Kultur

Carolin Emcke wechselt die Perspektiven

Berliner Publizistin nimmt den Friedenspreis entgegen

Ganz glauben mag es Carolin Emcke immer noch nicht, als sie am Sonntag auf dem Podium der Frankfurter Pauls­kirche steht. An der Stelle, wo neben Martin Buber und Nelly Sachs auch der Philosoph Jürgen Habermas den renommierten Friedenspreis des Deutschen Buchhandels schon entgegengenommen hat. „Wow, so sieht es also aus dieser Perspektive aus“, sind ihre ersten Worte.

Der salopp-ironische Einstieg der 49-Jährigen ist programmatisch für die gesamte Dankesrede der Publizistin und Philosophin, die einst bei Habermas in Frankfurt studiert hat. Die heute in Berlin lebende Emcke verwebt Persönliches, wie ihre eigene Homosexualität, mit dem großen Ganzen. Dem immer stärker werdenden Hass in der Gesellschaft und der Ausgrenzung von Minderheiten setzt sie Aufklärung und Humanismus entgegen – und eben einen Wechsel der Perspektive.
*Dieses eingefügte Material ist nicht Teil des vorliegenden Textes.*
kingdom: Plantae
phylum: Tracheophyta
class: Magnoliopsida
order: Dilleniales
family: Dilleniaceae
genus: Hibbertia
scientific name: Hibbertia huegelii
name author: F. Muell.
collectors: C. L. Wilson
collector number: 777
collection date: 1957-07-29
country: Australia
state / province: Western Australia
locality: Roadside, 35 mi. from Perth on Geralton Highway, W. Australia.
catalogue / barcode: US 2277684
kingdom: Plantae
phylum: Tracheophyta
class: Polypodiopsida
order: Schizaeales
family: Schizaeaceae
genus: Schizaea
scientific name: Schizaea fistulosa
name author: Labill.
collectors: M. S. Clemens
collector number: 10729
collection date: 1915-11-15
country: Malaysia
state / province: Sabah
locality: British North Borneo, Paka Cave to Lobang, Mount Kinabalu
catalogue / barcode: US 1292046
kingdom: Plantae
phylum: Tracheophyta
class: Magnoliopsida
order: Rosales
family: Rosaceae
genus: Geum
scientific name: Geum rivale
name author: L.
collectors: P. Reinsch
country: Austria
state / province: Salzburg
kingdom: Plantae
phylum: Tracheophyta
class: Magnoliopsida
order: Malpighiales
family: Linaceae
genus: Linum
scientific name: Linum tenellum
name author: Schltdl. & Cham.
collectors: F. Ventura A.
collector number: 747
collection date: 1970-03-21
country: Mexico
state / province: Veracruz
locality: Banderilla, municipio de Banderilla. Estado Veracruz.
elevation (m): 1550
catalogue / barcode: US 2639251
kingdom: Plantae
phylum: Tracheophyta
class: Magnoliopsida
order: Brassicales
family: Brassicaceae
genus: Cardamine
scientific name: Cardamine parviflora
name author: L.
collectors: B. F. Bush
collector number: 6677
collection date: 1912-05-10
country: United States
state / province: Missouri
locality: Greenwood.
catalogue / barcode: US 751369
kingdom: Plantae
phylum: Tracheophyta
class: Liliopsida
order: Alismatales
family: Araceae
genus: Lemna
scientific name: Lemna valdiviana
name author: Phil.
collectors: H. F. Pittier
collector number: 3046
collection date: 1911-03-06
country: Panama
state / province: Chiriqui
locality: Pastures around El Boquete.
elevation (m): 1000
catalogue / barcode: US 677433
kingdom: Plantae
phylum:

Deshalb wirbt sie um „die Bereitschaft, die Blickrichtung zu ändern“. Denn es geht ihr um die Vielfalt der Lebensentwürfe in der globalen Welt: in der Sexualität, in der Religion und bei der Herkunft der Menschen. „Wir werden in Kollektive verpackt, alle lebendigen, zarten, widersprüchlichen Zugehörigkeiten (werden) verschlichtet und verdumpft“, wirft sie den Populisten und Fanatikern vor, die vom „homogenen“ Volk oder der „wahren“ Religion sprechen.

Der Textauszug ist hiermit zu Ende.